Four years of a Kenny Matassa presidency and the public dole grew even bigger…and faster.  Personnel Costs rose to $36,826,900 in his 2020 budget, approved by the former council in November 2019, a 32.7% spike (8.2% growth per year).  That 2019 council approved a budget which included $26,463,500 in pure salary, a 26.6% increase (6.5% annual increase on average).  Knowing he would not seek reelection, Matassa really padded the pockets of his pals; resulting in a 11.5% spike in Personnel Costs, an 11% salary boost in the 2019 budget (adopted in November 2018).

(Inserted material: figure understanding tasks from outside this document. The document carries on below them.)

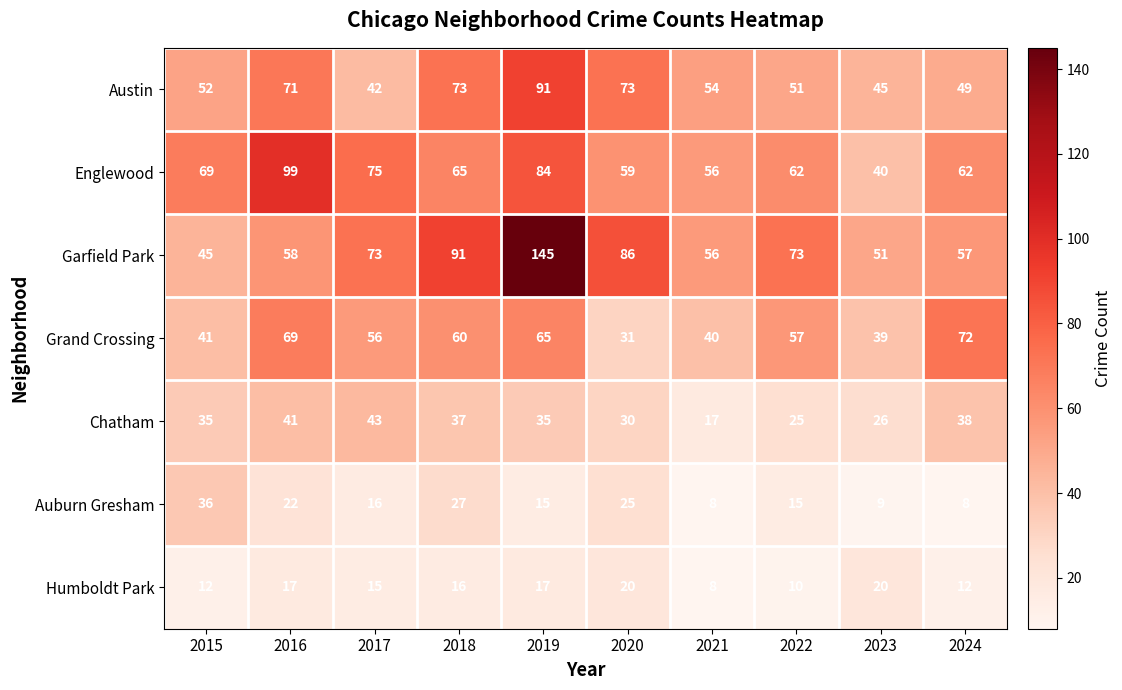

What is the spread (max minus min) of values at 2024?

64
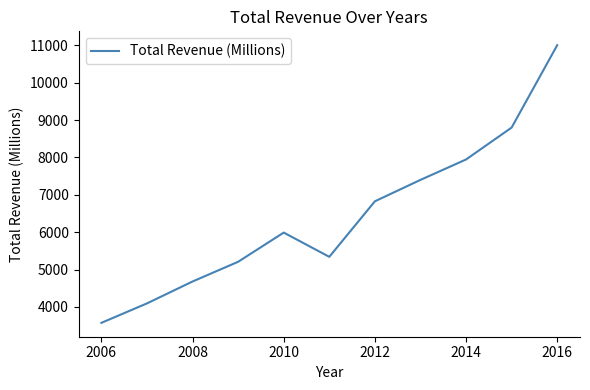

What is the difference between the maximum and minimum values?

7426.8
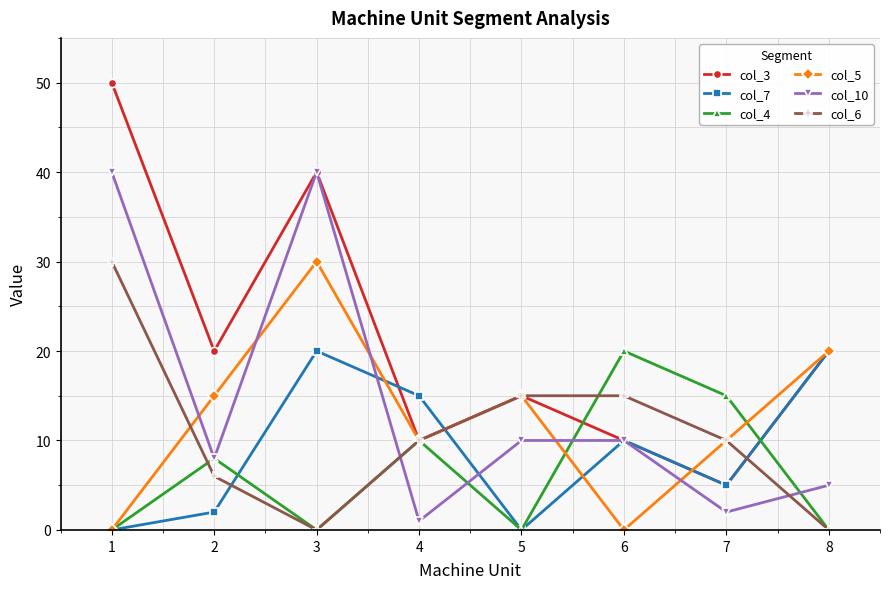

Reading left to right, extract all data points from this chart.

col_3: 50	20	40	10	15	10	5	20
col_7: 0	2	20	15	0	10	5	20
col_4: 0	8	0	10	0	20	15	0
col_5: 0	15	30	10	15	0	10	20
col_10: 40	8	40	1	10	10	2	5
col_6: 30	6	0	10	15	15	10	0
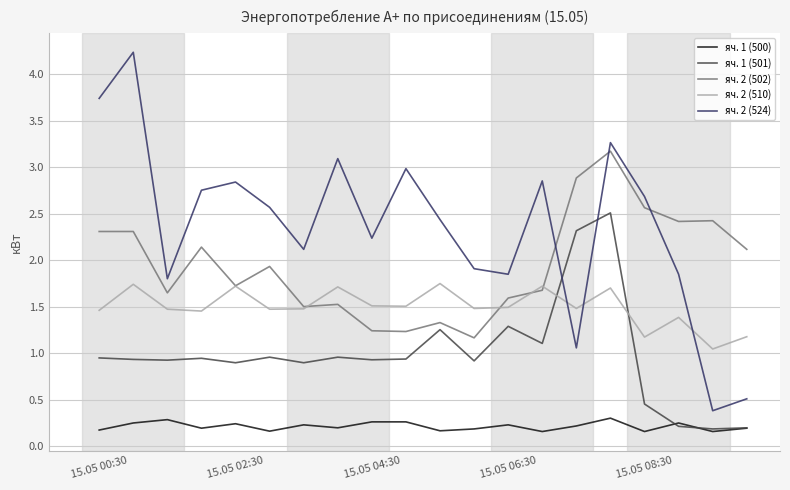

What is the sum of all яч. 1 (500) values?

4.2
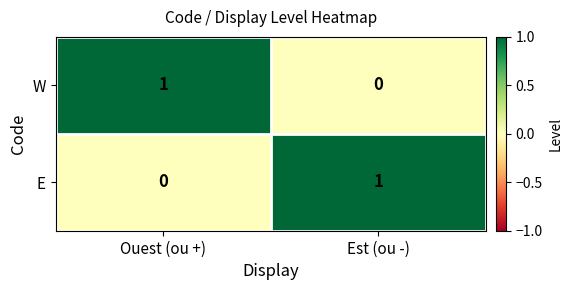

Reading left to right, transcribe all the data shown in this chart.

W: Ouest (ou +)=1	Est (ou -)=0
E: Ouest (ou +)=0	Est (ou -)=1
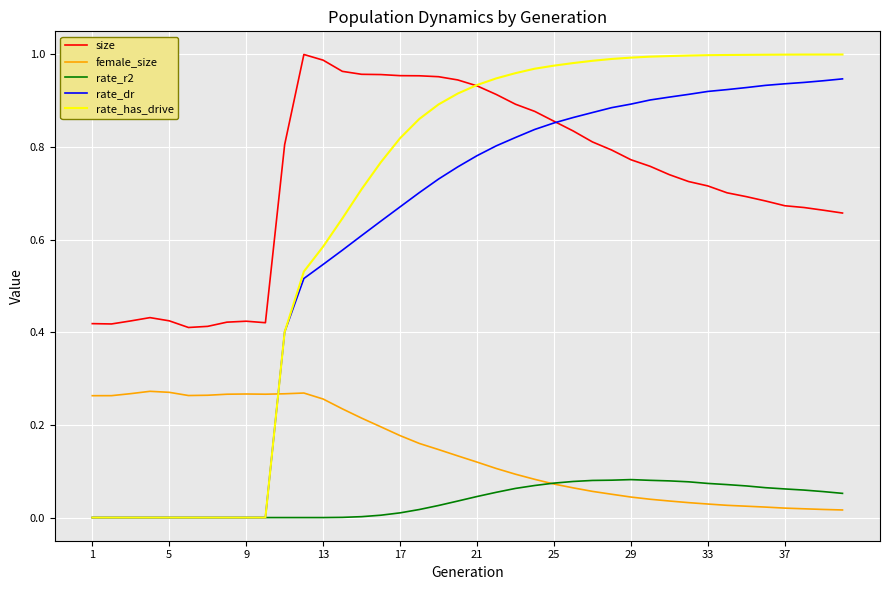

Which series has the widest spread of values?

rate_has_drive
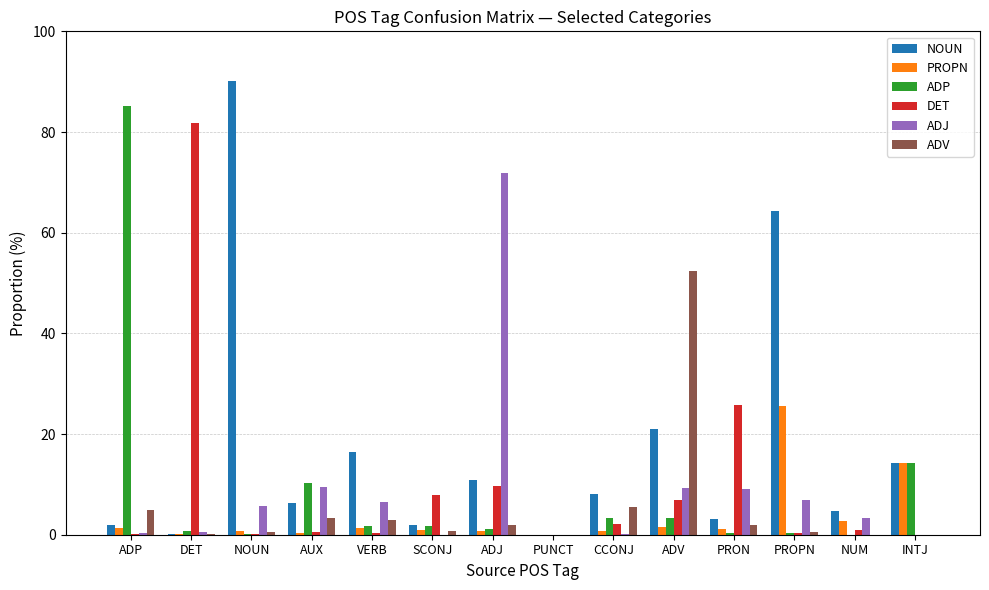

Between ADP and ADV, which series saw the biggest shift?

ADP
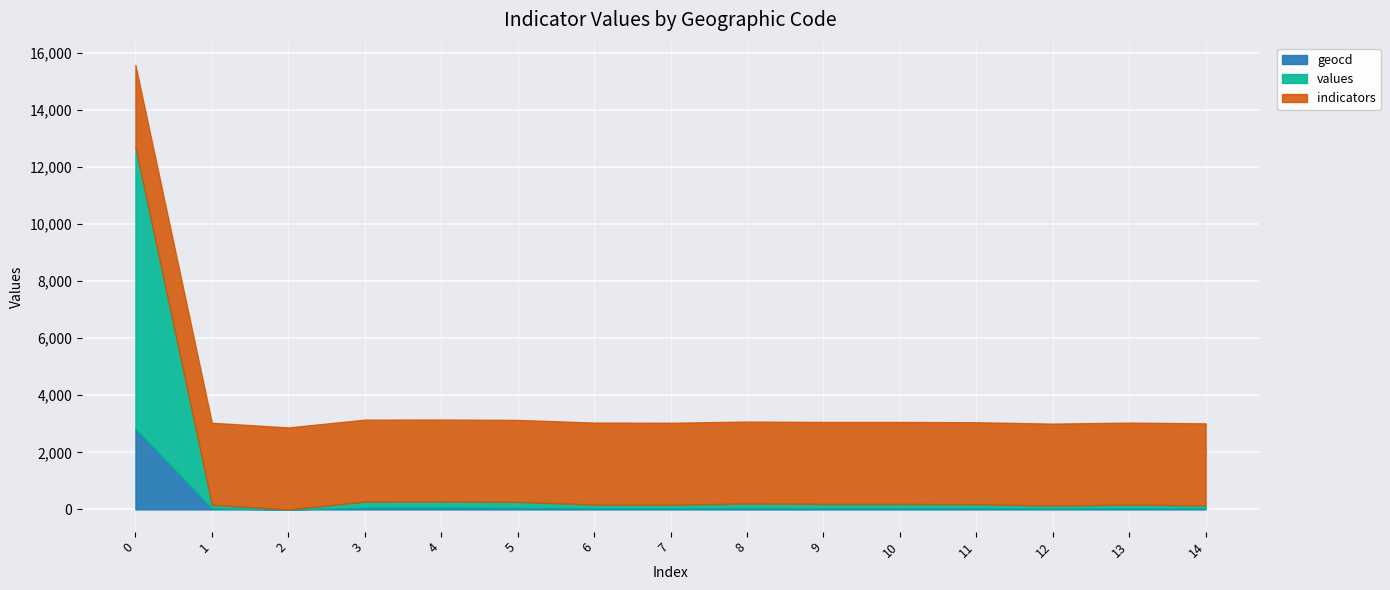

What is the highest value of the geocd series?

2835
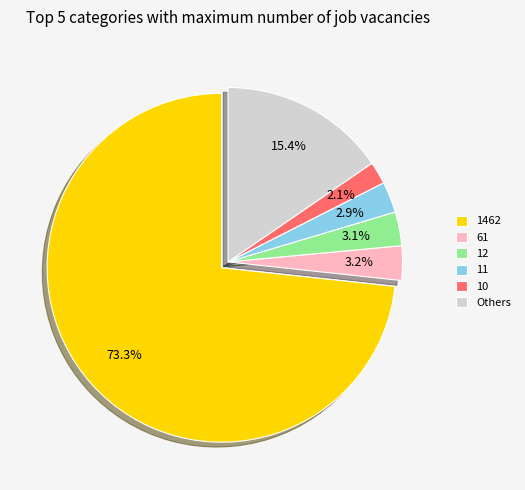

How many segments does this pie chart have?

6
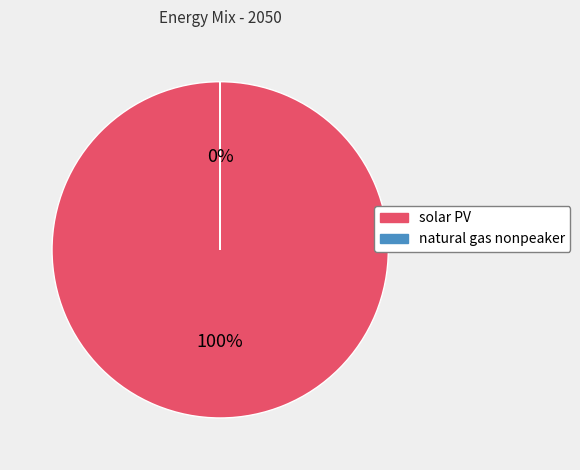

Which slice is the largest?

solar PV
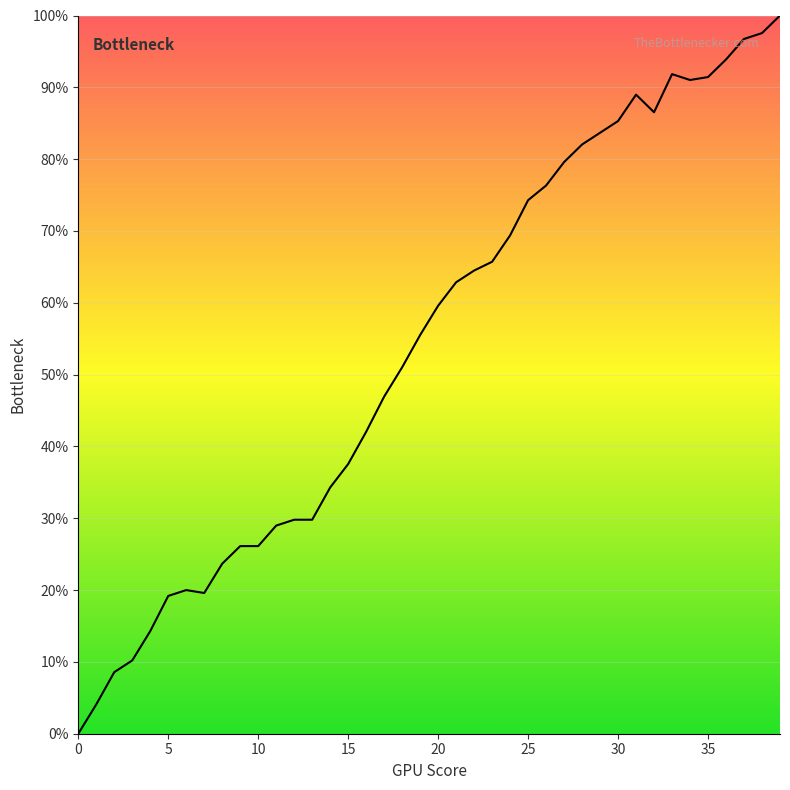

What is the difference between the maximum and minimum values?

100.0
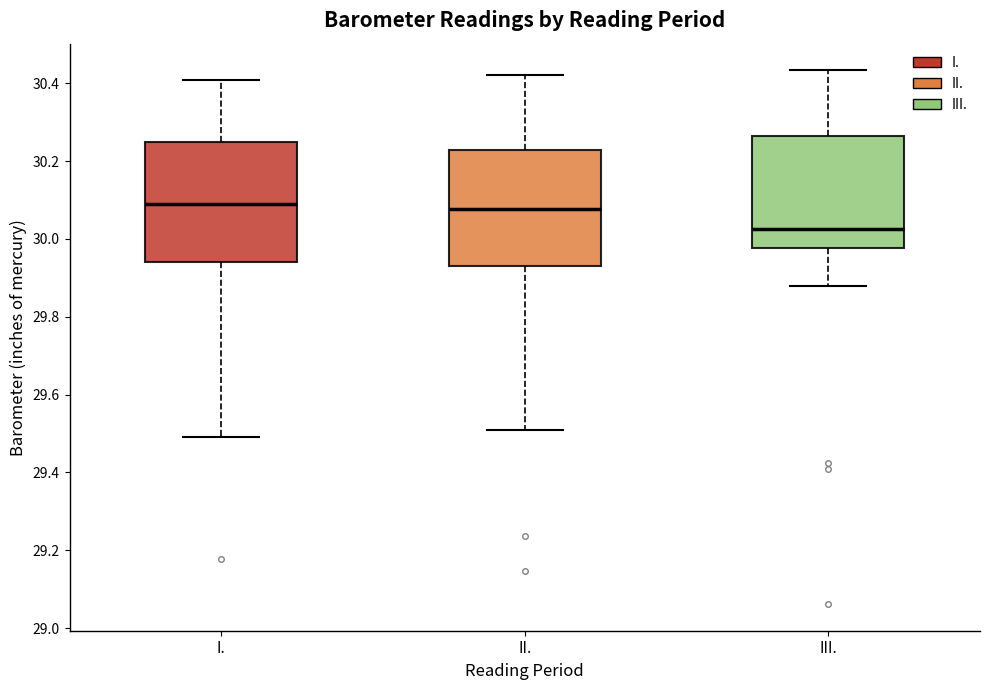

Reading left to right, read every box against the y-axis: the position of its median line, the range the box covers, and the ends of its whiskers. The values are not printed on the chart, so give them approximately, as read against the axis.

I.: median 30.08, box 29.94 to 30.26, whiskers 29.50 to 30.40
II.: median 30.08, box 29.94 to 30.22, whiskers 29.50 to 30.42
III.: median 30.02, box 29.98 to 30.26, whiskers 29.88 to 30.44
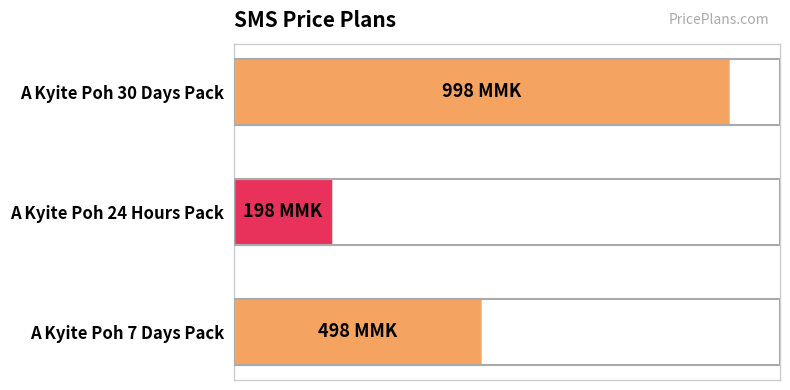

Rank the categories by value from highest to lowest.

A Kyite Poh 30 Days Pack, A Kyite Poh 7 Days Pack, A Kyite Poh 24 Hours Pack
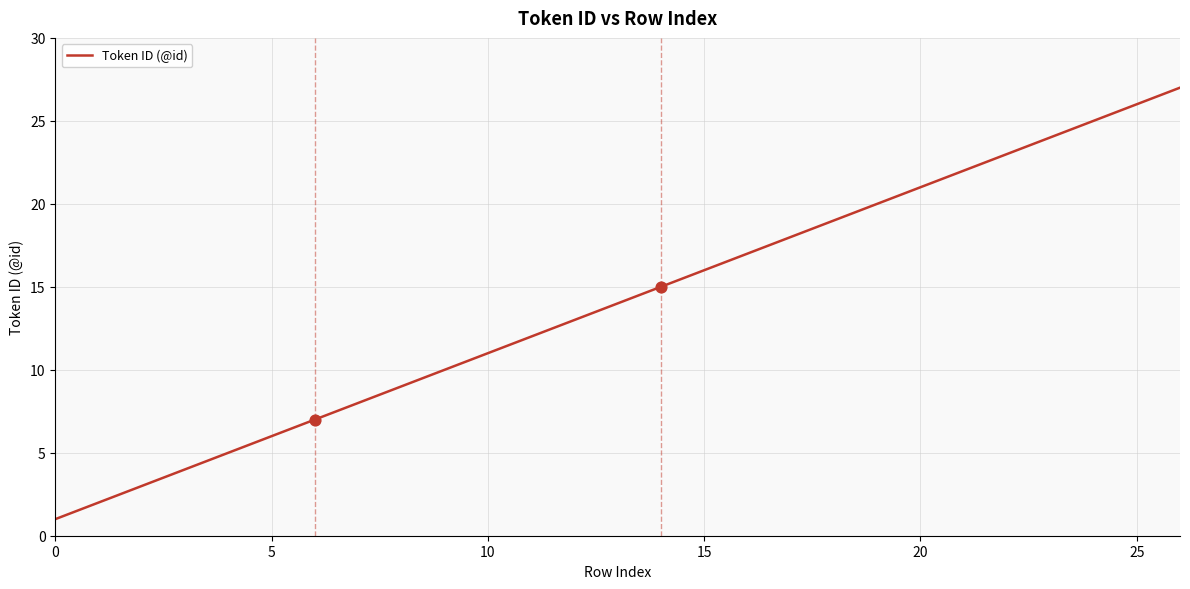

What is the greatest value displayed?

27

Not coincidentally, budgets proposed in election years (2011/2015/2019) tended to see larger annual percentage growth in Personnel Costs (8.9%/10.4%/6.4%) and salary increases (8.5%/11.8%/5.8%).

As Chief Administrative Officer John Diez framed the argument in October, “We need to decide if we’re going to be a job service; or we’re going to provide services to the public.”  Without a doubt, Councilman Alvin “Coach” Thomas views parish government as the former, a view shared by certain of his colleagues, no doubt.

One who does not, and had the gumption to say so is Councilman Chase Melancon of St. Amant.

“With the COVID pandemic thousands upon thousands of Ascension Parish citizens have either lost their jobs, had decreased salary or been furloughed for a certain amount of time.  These residents are the ones who pay the taxes that pay our parish employees.  Thousands of people whose salaries have been cut or taken away completely,” he pondered the implications, noting that his own salary took a significant hit.

District 6 Councilman Chase Melancon

“A 1.3% raise in this kind of economy is on the side of generous and not anything less than they deserve,” Councilman Melancon concluded.